* _Problem requirements_: How many lines in the material below contain the word "Gameplay"? Write only the number.

------------------------------------------------------------

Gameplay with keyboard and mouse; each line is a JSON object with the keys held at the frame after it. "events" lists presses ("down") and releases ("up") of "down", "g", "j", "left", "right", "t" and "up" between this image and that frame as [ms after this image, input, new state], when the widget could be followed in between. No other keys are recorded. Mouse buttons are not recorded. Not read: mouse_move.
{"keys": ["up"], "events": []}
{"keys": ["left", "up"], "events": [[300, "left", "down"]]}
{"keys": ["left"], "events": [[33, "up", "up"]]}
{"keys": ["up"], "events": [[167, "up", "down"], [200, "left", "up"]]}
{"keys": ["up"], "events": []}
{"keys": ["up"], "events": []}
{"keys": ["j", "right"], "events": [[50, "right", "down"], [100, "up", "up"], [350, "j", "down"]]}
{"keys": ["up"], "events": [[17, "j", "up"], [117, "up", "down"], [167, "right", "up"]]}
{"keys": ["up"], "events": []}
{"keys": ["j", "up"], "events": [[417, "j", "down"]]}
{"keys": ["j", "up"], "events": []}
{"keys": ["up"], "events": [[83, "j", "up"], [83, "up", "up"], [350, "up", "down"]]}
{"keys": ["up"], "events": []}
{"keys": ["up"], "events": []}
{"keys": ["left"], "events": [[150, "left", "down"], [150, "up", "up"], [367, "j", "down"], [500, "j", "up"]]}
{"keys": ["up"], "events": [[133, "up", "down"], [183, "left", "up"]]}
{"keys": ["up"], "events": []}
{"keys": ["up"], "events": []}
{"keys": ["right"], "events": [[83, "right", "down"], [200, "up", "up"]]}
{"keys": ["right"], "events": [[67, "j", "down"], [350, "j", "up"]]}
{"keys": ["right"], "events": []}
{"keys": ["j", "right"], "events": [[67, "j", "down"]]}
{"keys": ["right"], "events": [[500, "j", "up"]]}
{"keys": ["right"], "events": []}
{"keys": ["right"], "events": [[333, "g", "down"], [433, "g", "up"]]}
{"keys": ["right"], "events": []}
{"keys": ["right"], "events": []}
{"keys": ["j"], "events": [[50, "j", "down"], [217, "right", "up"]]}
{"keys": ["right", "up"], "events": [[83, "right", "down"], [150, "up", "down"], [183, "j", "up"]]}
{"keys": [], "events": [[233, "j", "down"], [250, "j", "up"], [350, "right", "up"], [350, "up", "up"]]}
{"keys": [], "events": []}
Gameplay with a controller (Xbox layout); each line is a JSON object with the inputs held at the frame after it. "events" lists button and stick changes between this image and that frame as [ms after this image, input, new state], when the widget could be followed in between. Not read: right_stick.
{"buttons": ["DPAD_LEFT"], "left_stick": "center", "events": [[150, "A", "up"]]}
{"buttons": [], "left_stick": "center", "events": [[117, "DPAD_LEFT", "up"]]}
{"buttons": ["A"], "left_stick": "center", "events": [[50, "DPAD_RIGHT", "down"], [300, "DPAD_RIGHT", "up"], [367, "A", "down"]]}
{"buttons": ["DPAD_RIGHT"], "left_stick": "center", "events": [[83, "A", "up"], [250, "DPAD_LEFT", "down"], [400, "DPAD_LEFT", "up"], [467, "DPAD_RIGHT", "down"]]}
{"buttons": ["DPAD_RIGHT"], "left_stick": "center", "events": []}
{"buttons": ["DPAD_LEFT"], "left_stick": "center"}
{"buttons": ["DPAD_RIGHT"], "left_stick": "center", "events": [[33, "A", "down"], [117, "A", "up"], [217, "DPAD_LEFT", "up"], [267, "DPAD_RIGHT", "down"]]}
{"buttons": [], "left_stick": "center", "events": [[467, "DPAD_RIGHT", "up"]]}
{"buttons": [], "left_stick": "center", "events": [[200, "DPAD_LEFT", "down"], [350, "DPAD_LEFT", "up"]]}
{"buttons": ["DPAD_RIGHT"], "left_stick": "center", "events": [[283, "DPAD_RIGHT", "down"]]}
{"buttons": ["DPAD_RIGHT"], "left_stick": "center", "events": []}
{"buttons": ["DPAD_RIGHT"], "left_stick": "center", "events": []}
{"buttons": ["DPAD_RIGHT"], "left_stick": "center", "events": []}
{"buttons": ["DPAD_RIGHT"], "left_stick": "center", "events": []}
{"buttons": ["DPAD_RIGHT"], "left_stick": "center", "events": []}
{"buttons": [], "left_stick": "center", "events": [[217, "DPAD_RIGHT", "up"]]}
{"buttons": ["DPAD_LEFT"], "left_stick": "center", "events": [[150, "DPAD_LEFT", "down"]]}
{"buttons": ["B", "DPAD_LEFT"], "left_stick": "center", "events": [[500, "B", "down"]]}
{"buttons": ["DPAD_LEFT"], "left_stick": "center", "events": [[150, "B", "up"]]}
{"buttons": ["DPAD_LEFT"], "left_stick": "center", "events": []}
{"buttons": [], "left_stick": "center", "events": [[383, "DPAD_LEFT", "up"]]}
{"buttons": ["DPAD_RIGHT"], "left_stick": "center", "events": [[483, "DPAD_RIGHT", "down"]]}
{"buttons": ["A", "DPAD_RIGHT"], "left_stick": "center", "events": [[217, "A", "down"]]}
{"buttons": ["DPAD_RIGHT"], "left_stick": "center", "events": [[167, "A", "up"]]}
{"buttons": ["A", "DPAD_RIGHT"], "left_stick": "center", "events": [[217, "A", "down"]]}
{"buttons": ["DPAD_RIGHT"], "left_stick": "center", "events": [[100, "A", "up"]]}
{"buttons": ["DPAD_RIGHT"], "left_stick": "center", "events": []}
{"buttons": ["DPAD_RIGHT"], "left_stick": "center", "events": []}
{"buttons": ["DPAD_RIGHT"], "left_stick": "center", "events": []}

------------------------------------------------------------

* _Solution to the problem_: 2